In the United States there are many experienced skydivers with hundreds or thousands of jumps. Usually, an experienced skydiver owns his gear and his parachute and prepares his gear on his own for the jumps. The enthusiasts jump every weekend and whenever they have spare time. Here is what jumping is like:

* The first thing to do is packing the parachute and checking it.

* This is followed by the AAD (automatic activation device) set and check.

* The skydiver puts on his jumping gear and his parachute and is checked by another skydiver for the straps and rig to be well set.

* The skydivers embark on the plane. The number of the skydivers that can jump at the same time depends on the size of the airplane.

* The jump altitude is reached. The most common jump altitude is 10 000 feet and gives the skydivers a 45 seconds free fall before opening the parachute. The altitude varies and can go as high as 16 000 feet providing 75 seconds of free fall. Above this altitude, the skydivers would need supplemental oxygen.

* After reaching the jump altitude, the plane lines up with the jump site and the skydivers take the leap.

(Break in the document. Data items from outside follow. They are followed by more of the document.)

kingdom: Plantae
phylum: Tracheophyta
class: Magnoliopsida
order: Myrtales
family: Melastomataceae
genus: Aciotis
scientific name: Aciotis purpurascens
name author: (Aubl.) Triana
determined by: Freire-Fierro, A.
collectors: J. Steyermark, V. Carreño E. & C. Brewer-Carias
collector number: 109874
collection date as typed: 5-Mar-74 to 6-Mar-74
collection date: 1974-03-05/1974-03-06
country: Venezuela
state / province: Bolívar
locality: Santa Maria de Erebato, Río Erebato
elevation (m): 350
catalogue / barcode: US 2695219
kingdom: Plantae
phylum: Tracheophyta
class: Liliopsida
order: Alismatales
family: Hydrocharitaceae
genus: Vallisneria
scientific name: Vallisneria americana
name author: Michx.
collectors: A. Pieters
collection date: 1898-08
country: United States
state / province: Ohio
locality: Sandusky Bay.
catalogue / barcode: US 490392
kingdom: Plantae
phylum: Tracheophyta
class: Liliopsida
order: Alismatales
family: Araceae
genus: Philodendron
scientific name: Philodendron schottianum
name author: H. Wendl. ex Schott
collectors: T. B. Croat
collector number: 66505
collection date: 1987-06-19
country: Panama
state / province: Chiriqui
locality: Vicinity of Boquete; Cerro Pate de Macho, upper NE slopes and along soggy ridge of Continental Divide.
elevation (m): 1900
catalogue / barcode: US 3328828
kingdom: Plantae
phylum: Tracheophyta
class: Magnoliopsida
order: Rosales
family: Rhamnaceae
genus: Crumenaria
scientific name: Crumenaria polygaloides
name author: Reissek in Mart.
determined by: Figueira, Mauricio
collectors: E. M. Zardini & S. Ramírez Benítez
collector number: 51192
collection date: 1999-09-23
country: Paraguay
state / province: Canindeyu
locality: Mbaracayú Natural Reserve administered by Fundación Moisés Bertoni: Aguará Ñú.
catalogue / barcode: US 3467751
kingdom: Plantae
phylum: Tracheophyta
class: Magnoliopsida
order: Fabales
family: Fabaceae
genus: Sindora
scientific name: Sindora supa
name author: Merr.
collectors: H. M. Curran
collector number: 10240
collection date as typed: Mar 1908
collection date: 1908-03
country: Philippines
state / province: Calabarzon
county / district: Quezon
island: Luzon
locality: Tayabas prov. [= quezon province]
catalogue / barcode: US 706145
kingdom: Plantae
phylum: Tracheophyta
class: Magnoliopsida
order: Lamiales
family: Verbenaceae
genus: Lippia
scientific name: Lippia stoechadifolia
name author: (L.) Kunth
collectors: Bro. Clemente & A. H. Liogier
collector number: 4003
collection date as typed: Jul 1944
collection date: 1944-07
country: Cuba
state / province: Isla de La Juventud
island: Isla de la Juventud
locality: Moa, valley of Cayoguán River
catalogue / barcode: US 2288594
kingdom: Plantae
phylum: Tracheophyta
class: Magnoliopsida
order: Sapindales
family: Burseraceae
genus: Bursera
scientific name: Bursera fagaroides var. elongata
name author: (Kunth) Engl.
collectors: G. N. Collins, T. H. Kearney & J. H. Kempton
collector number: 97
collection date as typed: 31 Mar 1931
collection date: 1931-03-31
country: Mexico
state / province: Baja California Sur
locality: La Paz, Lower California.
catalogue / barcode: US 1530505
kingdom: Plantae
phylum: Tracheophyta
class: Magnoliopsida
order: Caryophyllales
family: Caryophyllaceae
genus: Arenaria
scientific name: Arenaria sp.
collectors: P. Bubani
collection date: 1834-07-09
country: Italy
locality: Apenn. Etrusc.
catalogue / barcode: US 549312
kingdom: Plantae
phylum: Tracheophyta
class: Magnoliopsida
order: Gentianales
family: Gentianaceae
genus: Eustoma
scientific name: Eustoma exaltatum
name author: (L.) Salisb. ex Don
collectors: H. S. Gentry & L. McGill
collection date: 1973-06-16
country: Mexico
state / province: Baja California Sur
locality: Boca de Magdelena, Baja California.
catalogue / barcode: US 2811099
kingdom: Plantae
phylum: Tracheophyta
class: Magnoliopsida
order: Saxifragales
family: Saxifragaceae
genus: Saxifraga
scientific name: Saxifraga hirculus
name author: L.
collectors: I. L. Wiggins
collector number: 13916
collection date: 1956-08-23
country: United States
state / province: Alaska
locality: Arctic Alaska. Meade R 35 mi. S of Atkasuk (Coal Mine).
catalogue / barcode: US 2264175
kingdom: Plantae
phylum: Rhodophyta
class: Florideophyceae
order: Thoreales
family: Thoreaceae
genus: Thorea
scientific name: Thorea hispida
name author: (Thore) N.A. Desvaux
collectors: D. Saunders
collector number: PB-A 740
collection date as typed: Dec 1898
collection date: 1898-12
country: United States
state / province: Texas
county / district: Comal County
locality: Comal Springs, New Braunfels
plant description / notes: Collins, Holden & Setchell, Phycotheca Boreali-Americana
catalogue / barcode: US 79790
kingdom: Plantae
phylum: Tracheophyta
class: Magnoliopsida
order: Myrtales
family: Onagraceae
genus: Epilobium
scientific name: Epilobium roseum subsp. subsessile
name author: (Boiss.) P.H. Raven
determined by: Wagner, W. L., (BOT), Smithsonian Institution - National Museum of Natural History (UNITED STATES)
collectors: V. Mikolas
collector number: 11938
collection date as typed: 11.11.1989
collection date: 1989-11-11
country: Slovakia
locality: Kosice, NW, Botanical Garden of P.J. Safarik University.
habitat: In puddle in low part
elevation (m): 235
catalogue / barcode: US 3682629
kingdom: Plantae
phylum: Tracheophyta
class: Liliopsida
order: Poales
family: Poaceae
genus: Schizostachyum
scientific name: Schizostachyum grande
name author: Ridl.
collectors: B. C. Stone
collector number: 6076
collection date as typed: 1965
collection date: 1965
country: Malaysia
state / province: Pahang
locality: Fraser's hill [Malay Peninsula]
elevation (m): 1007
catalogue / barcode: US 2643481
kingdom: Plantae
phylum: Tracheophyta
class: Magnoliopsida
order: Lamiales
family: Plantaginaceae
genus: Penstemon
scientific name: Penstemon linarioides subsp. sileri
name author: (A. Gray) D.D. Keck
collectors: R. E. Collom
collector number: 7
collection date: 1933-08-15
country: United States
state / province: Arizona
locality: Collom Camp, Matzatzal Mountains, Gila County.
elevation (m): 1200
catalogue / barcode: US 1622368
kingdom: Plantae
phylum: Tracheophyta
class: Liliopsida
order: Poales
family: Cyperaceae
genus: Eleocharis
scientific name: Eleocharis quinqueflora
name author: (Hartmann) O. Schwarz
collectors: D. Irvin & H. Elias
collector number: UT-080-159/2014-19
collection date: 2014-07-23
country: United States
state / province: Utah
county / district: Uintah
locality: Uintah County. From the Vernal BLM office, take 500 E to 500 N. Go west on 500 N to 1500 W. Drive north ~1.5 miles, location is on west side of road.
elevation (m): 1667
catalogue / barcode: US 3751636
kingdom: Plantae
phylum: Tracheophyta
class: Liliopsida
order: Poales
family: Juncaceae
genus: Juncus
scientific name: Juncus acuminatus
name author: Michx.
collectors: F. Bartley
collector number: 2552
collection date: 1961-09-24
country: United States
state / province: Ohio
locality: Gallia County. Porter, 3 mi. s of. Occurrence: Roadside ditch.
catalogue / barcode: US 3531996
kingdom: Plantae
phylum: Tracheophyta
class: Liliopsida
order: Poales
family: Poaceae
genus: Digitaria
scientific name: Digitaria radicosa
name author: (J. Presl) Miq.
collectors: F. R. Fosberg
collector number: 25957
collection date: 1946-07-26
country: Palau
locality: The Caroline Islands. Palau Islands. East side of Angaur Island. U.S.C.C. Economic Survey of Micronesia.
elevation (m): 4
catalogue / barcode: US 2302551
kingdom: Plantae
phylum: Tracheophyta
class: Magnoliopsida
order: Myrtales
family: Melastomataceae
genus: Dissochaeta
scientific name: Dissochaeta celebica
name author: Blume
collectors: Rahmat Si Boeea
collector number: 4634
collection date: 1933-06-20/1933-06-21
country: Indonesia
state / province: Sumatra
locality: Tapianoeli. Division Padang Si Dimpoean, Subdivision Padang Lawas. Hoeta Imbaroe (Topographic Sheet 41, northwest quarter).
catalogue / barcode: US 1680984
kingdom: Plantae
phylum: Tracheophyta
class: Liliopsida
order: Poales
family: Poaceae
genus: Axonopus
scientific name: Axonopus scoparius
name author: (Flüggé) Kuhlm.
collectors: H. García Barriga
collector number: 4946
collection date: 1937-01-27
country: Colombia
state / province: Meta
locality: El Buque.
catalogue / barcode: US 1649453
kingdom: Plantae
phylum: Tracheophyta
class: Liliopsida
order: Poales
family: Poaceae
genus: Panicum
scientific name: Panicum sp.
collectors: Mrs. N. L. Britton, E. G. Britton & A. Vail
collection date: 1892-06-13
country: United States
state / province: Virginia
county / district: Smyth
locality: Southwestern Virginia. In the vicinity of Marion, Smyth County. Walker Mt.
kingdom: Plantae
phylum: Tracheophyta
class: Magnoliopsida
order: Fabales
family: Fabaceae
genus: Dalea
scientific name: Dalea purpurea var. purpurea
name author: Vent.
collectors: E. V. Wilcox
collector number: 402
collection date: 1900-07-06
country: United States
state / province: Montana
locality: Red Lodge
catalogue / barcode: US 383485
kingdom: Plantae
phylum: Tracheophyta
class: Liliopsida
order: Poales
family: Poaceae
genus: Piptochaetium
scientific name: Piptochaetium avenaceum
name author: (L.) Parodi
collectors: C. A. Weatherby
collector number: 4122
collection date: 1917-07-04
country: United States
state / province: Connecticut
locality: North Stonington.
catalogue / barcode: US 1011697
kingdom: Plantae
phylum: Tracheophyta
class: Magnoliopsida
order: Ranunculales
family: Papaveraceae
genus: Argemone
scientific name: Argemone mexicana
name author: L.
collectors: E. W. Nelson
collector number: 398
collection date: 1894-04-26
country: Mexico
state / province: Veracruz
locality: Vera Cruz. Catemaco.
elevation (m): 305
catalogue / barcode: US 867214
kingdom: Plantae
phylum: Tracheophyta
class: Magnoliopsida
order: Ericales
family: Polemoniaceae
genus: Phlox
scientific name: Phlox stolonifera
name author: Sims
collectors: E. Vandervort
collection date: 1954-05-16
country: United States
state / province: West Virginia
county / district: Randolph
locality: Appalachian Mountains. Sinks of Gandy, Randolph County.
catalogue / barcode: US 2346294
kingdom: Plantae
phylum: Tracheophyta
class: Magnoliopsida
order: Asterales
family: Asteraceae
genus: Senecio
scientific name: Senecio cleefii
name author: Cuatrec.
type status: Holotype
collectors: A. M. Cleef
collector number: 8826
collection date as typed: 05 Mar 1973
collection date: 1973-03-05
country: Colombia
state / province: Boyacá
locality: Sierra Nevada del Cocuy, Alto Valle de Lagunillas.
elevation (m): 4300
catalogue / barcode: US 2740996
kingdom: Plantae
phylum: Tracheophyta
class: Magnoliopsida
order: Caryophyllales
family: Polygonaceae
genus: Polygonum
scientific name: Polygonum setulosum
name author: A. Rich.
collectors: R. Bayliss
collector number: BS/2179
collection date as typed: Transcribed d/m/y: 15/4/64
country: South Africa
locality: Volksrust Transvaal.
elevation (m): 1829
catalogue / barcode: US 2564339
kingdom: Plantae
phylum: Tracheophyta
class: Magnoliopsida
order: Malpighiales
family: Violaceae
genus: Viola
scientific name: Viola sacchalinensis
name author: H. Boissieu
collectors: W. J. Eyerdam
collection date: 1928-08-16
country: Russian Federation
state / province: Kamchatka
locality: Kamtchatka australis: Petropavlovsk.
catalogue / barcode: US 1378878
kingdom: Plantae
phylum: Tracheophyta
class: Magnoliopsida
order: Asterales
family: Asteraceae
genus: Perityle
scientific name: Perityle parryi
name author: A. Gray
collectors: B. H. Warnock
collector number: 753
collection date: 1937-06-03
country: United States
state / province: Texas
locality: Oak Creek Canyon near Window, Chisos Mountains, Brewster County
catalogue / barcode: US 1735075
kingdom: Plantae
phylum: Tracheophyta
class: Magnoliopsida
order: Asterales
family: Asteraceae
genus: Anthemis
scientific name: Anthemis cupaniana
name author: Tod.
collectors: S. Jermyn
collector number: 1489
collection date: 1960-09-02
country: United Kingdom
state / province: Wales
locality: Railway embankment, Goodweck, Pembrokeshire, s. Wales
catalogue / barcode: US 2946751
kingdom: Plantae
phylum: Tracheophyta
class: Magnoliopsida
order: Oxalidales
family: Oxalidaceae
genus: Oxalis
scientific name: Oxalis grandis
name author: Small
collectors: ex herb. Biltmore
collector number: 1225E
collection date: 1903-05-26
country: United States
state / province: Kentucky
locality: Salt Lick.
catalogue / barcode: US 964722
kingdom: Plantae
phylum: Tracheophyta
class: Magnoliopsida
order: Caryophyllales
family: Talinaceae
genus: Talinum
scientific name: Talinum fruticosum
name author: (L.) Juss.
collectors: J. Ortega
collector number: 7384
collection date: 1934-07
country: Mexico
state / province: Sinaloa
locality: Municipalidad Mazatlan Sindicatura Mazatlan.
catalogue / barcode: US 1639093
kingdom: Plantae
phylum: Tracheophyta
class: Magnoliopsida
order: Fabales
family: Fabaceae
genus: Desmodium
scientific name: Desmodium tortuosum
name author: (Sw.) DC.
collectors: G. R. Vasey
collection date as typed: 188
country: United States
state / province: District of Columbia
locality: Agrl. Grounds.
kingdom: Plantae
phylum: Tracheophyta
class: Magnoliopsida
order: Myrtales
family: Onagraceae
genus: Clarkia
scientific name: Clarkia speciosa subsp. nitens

* In the first ten seconds, the jumper accelerates and reaches the speed of 120 mph. after this point of terminal velocity, he is in free fall.

* The parachute is deployed at around 2500 feet by a drogue parachute.

* The parachute is than steered to line up with the landing site and the skydiver lands.

The tandem jump

For the first timers, the best and most popular way to take a leap is the tandem jump. This procedure requires for the student to leap from the plane strapped to his instructor and fall with the instructors parachute (which is big enough to carry both your and the instructors weight and is controlled by the instructor).